Goal of the exercise
After locating the line that contains "index mcp: (1258, 691)", restate it and each later line word for word through the end of the records.

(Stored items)

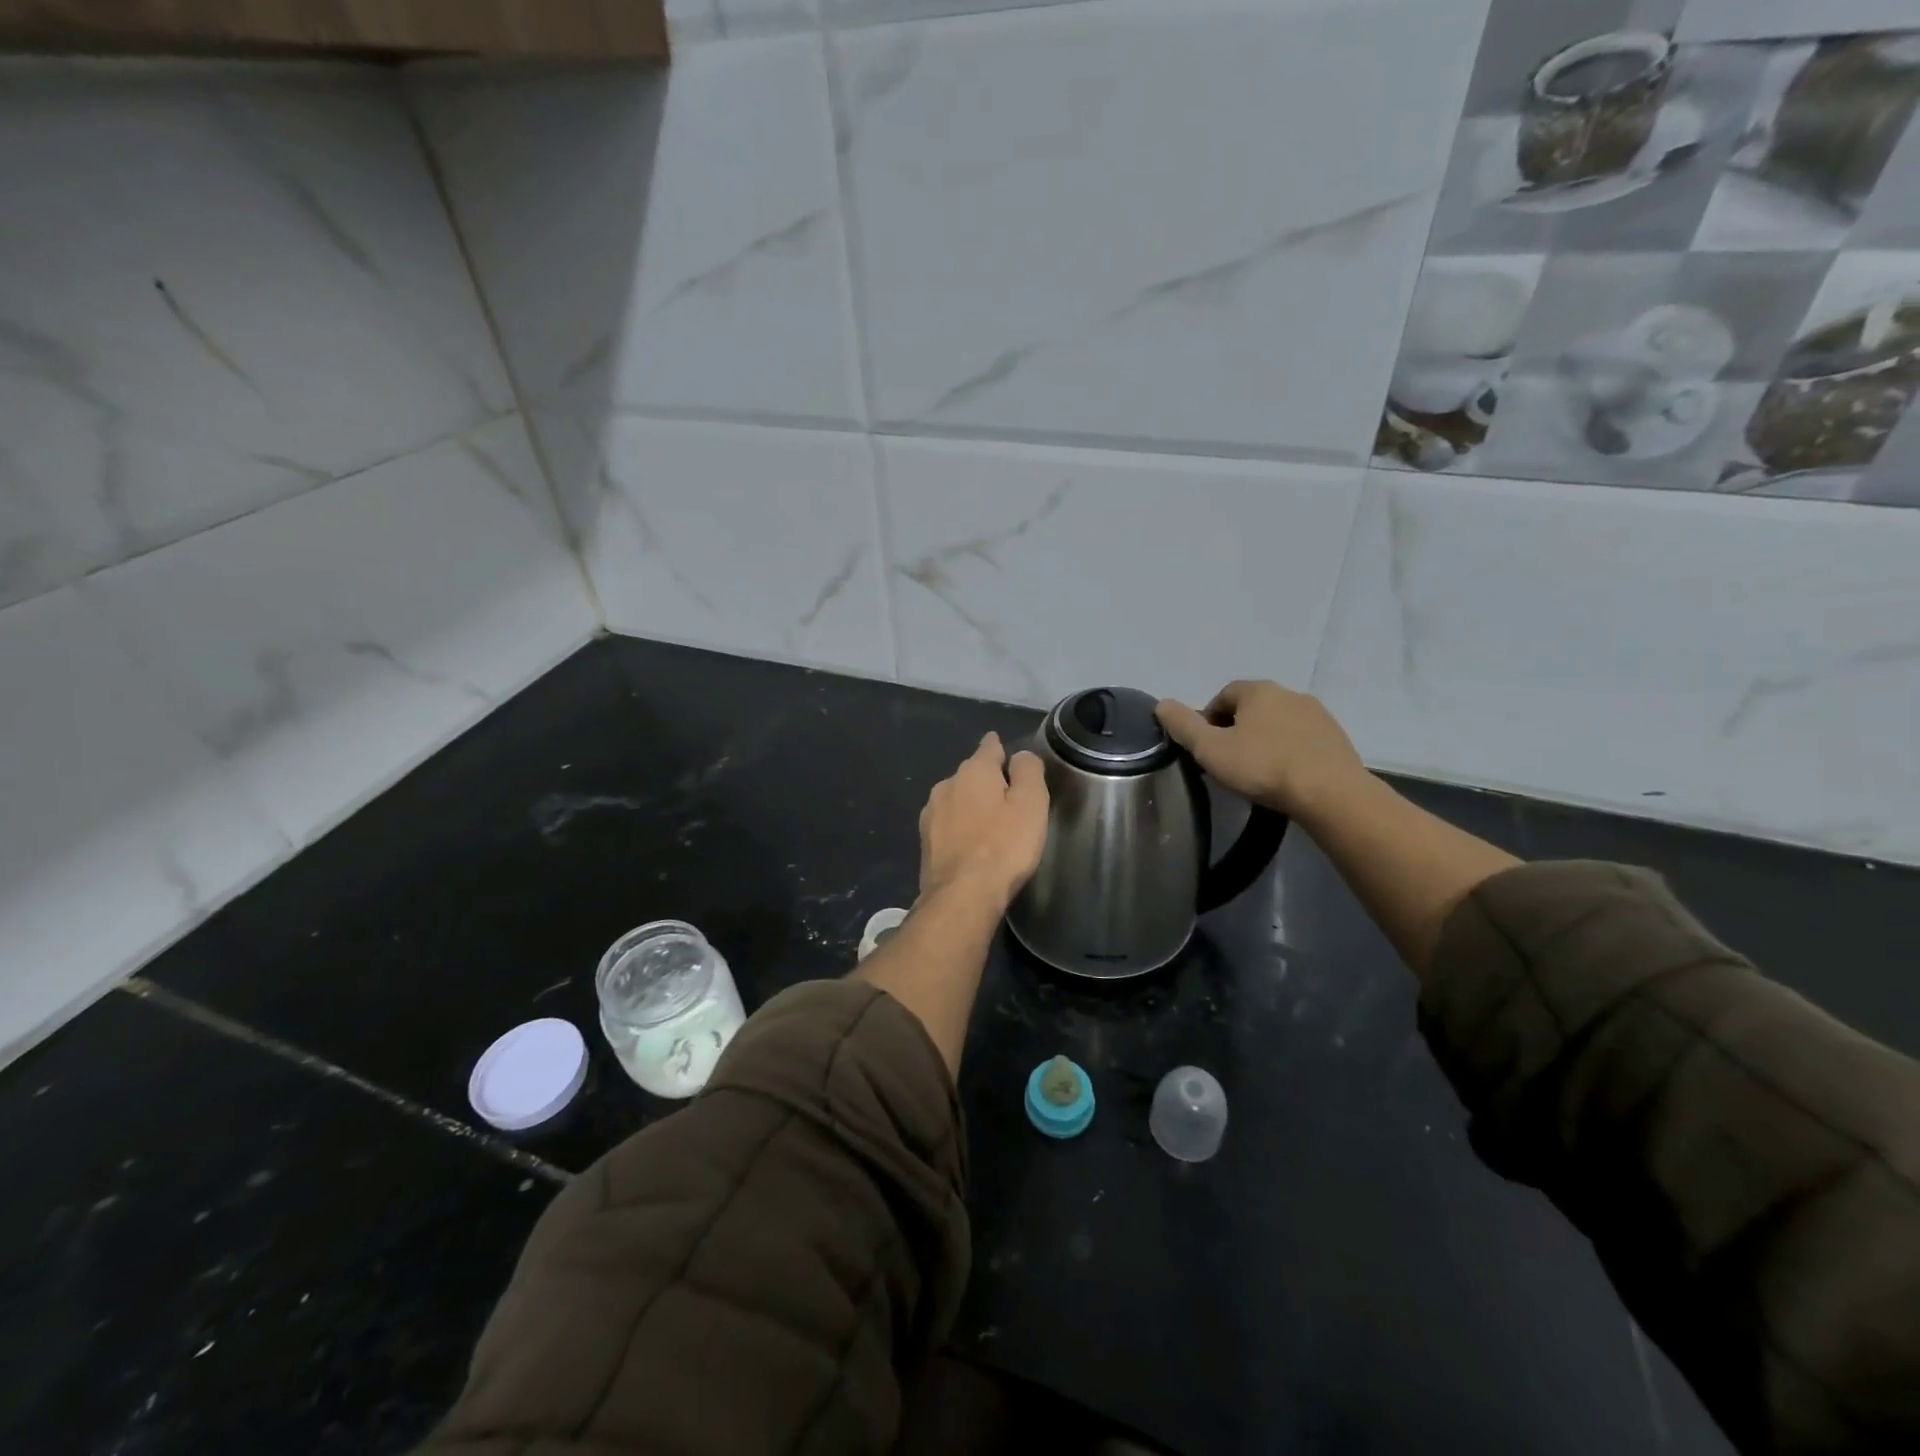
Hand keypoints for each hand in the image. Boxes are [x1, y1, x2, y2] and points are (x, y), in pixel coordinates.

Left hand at [918, 733, 1049, 906]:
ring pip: (957, 798)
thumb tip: (1020, 755)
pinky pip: (948, 823)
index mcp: (974, 770)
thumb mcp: (1031, 804)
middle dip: (987, 781)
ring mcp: (931, 813)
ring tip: (990, 824)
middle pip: (972, 774)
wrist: (961, 895)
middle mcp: (947, 784)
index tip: (1009, 755)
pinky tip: (971, 844)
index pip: (989, 746)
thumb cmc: (1004, 846)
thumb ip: (1028, 772)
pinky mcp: (924, 840)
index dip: (1001, 748)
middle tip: (1008, 799)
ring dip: (971, 805)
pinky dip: (960, 827)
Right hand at [1156, 680, 1366, 817]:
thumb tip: (1161, 703)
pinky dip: (1288, 751)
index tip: (1205, 747)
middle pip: (1252, 707)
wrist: (1330, 793)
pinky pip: (1302, 739)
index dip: (1208, 719)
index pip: (1223, 695)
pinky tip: (1285, 776)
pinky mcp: (1337, 737)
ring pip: (1278, 723)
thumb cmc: (1263, 767)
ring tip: (1257, 771)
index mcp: (1258, 691)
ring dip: (1264, 740)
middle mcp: (1289, 693)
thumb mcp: (1210, 749)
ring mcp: (1318, 714)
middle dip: (1236, 729)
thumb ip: (1183, 725)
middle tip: (1228, 761)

Your solution
index mcp: (1258, 691)
ring dip: (1264, 740)
middle mcp: (1289, 693)
thumb mcp: (1210, 749)
ring mcp: (1318, 714)
middle dip: (1236, 729)
thumb ip: (1183, 725)
middle tip: (1228, 761)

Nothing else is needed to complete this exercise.